Il n'est pas d'homme qui n'ait eu plusieurs fois dans sa vie l'envie de se tuer, succombant aux affections morales de son âme, mais qui, peu de jours après, n'en eût été fâché par les changements survenus dans ces affections et dans les circonstances. L'homme qui se fût tué le lundi eût voulu vivre le samedi, et cependant on ne se tue qu'une fois. La vie de l'homme se compose du passé, du présent et de l'avenir; il faut donc que la vie soit un mal pour lui, sinon pour le passé, le présent et l'avenir, au moins pour le présent et l'avenir. Mais, si elle n'est un mal que pour le présent, il sacrifie l'avenir. Les maux d'un jour ne l'autorisent pas à sacrifier sa vie à venir. L'homme dont la vie est un mal, et qui aurait l'assurance, ce qui est impossible, qu'elle le serait toujours, et ne changerait pas de position ou de volonté, soit par des modifications de circonstances et de situation, soit par l'habitude et la marche du temps, ce qui est encore impossible, aurait seul le droit de se tuer.
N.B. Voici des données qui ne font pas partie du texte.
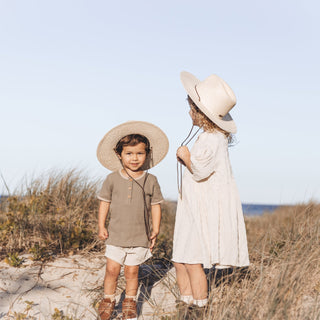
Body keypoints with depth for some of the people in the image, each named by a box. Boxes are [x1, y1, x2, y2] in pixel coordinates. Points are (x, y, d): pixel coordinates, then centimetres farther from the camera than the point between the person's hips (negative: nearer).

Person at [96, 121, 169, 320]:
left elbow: (155, 205, 3)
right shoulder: (113, 179, -3)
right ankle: (108, 300, 24)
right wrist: (101, 226, 0)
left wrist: (156, 230, 1)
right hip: (116, 235, 0)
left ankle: (130, 303, 28)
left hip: (139, 236, 0)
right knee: (112, 269, 3)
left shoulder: (150, 180, -3)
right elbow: (105, 202, 4)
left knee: (132, 272, 8)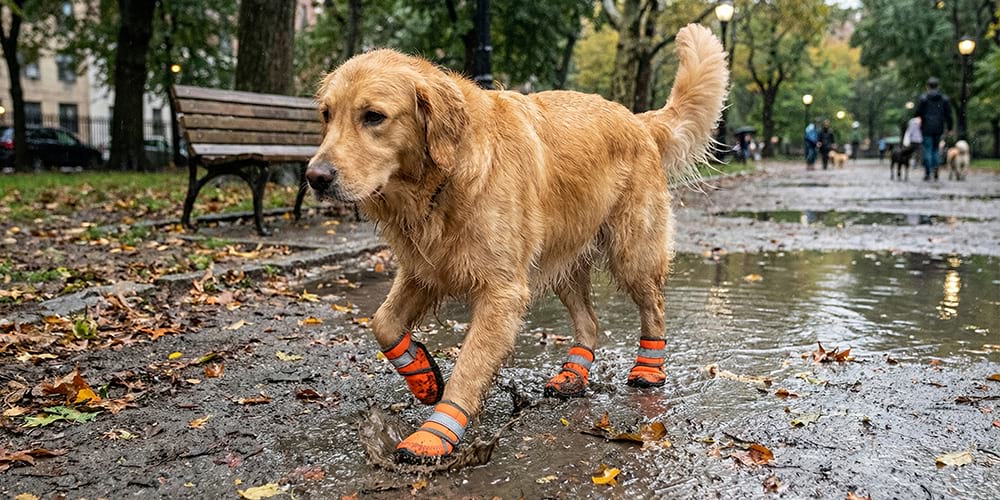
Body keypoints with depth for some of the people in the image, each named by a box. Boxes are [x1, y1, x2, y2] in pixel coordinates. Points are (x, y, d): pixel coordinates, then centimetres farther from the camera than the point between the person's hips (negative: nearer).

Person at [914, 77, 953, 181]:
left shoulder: (924, 98, -8)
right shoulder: (944, 99, 4)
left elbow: (918, 113, -4)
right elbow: (948, 114, 5)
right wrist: (948, 127, 12)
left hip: (927, 128, -3)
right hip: (939, 128, 3)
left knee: (928, 150, 0)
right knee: (935, 149, 15)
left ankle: (927, 173, -2)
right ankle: (935, 171, 2)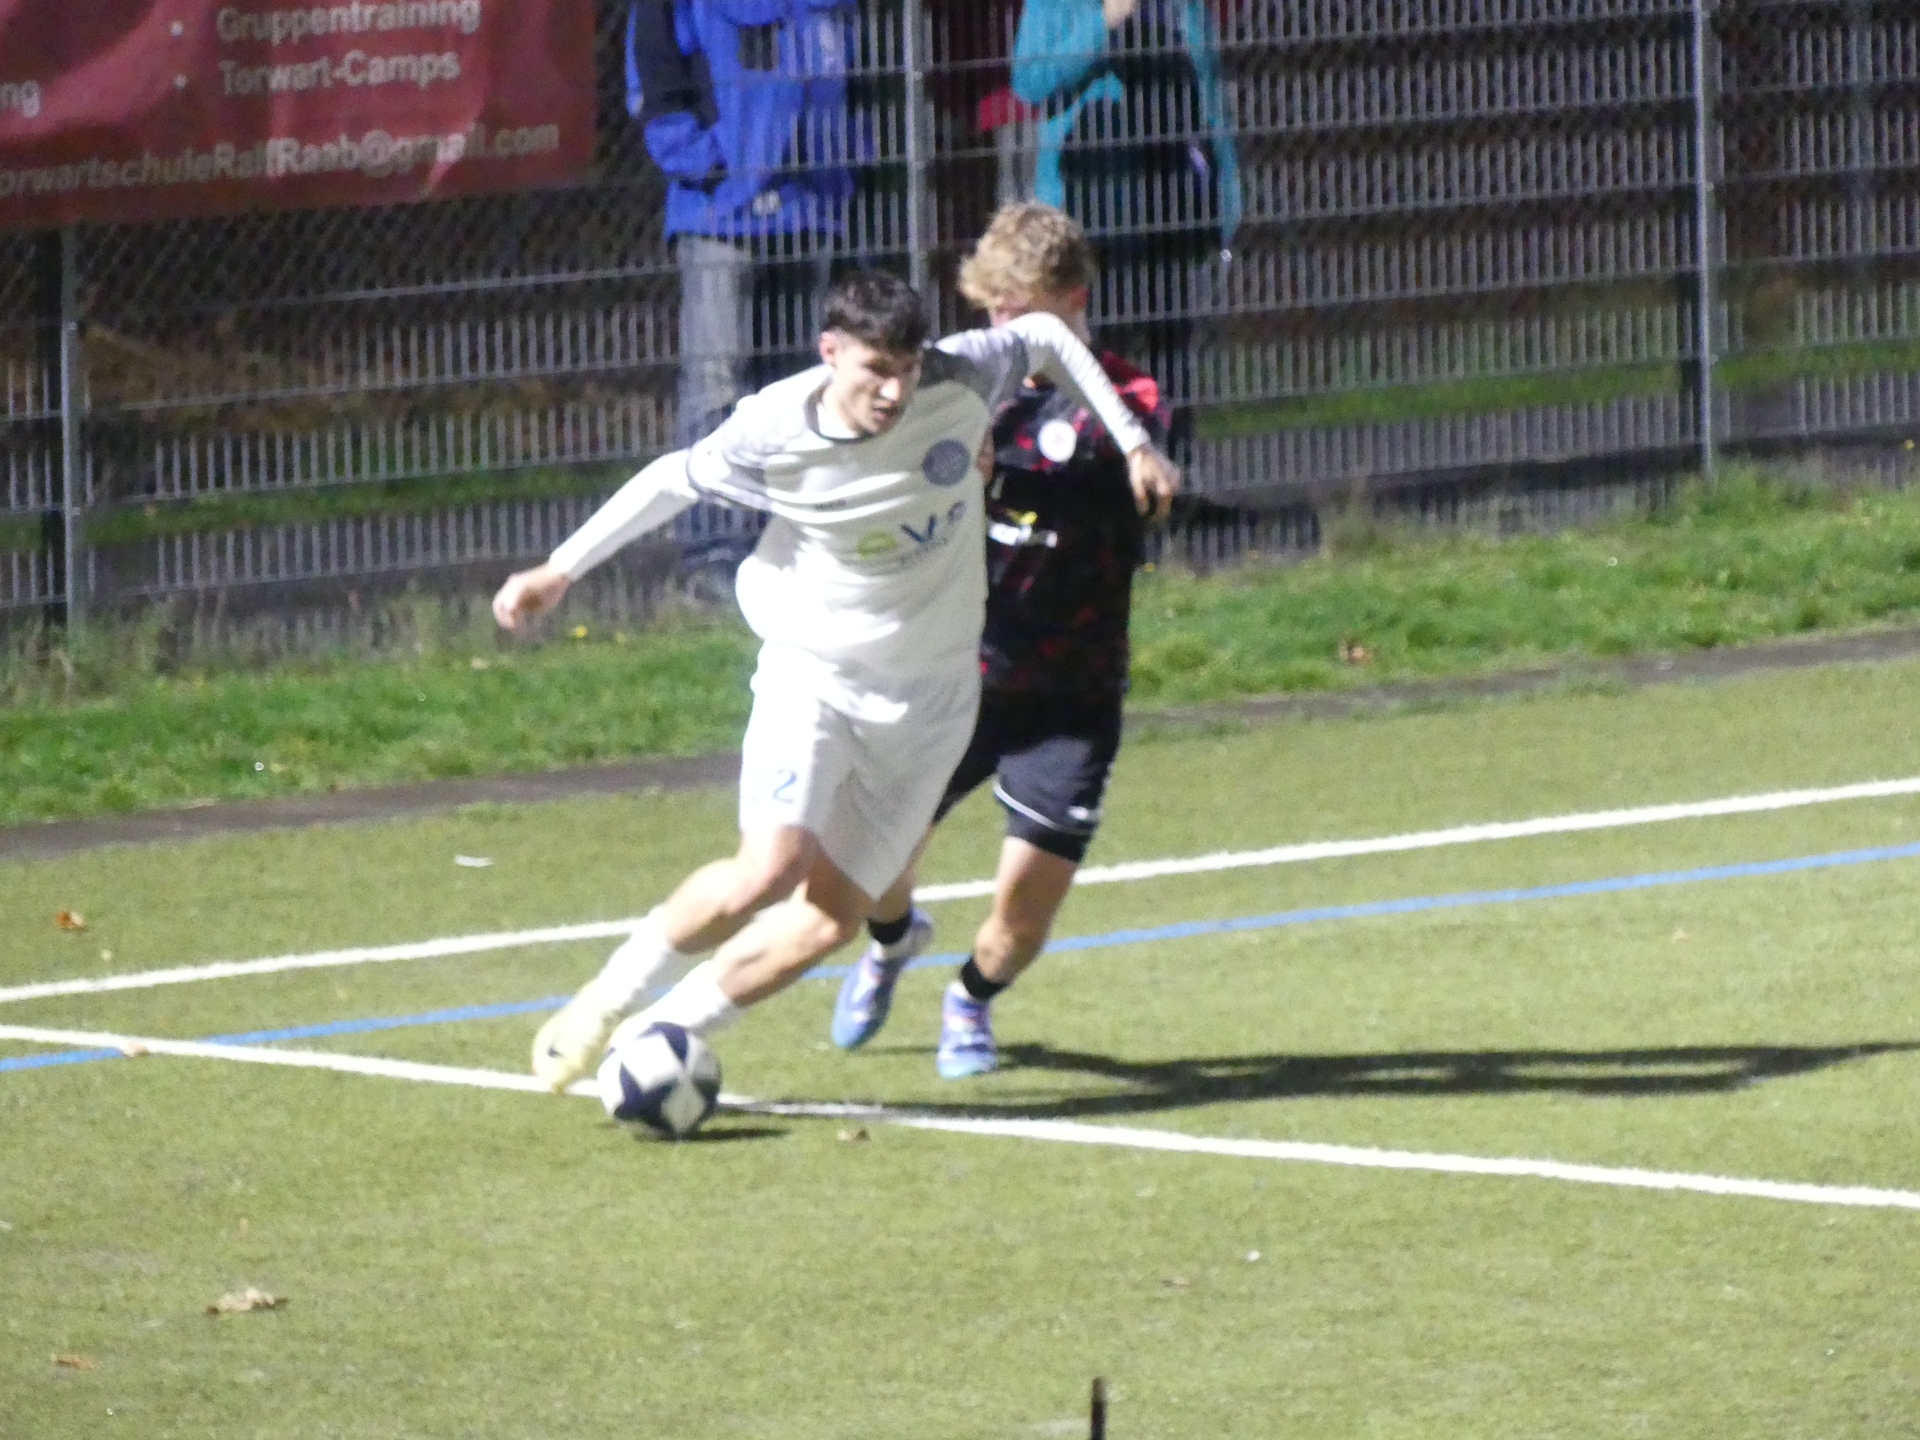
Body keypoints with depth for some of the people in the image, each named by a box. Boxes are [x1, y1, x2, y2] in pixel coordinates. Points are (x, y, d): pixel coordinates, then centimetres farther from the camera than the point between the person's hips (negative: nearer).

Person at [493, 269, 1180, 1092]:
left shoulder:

L'homme qui, succombant sous le poids des maux présents, se donne la mort, commet une injustice envers lui-même, obéit par désespoir et faiblesse à une fantaisie du moment, à laquelle il sacrifie toute l'existence à venir. La comparaison d'un bras gangrené que l'on coupe pour sauver le corps n'est pas bonne : lorsque le chirurgien coupe le bras, il est certain qu'il donnerait la mort au corps; ce n'est pas un sentiment, c'est une réalité; au lieu que, quand les souffrances de la vie portent un homme à se tuer, non seulement il met un terme à ses souffrances, mais encore il détruit l'avenir. Un homme ne se repentira jamais de s'être fait couper un bras; il peut se repentir et se repentira presque toujours de s'être donné la mort. »
(Marchand, Mémoires)
« On dit que César fut sur le point de se donner la mort pendant la bataille de Munda; ce projet eût été bien funeste à son parti: il eût été battu comme Brutus et Cassius !!... Un magistrat, un chef de parti, peut-il donc abandonner les siens volontairement ? Cette résolution est-elle vertu, courage et force d'âme ? la mort n'est-elle pas la fin de tous les maux, de toutes contrariétés, de toutes peines, de tous travaux, et l'abandon de la vie ne forme-t-il pas la vertu habituelle de tout soldat ? Veut-on, doit-on se donner la mort ? Oui, dit-on, lorsque l'on est sans espérance. Mais qui, quand, comment peut-on être sans espérance sur ce théâtre mobile, où la mort naturelle ou forcée d'un seul homme change sur-le-champ l'état et la face des affaires. »
(Marchand, Précis des guerres de César)
"Un soldat doit savoir vaincre la douleur et la mélancolie des passions ; [...] il y a autant de vrai courage à souffrir avec constance les peines de l'âme qu'à rester fixe sous la mitraille d'une batterie.
S'abandonner au chagrin sans résister, se tuer pour s'y soustraire, c'est abandonner le champ de bataille avant d'avoir vaincu."
(Ordre du jour du 12 mai 1802)
Mais au-delà de ces réflexions, restent quand même (sans parler de son attitude à Arcis-sur-Aube) la constitution par Yvan d’un poison, la tentative du 13 avril 1814, et celle, bien plus douteuse, de la nuit du 21 au 22 juin 1815.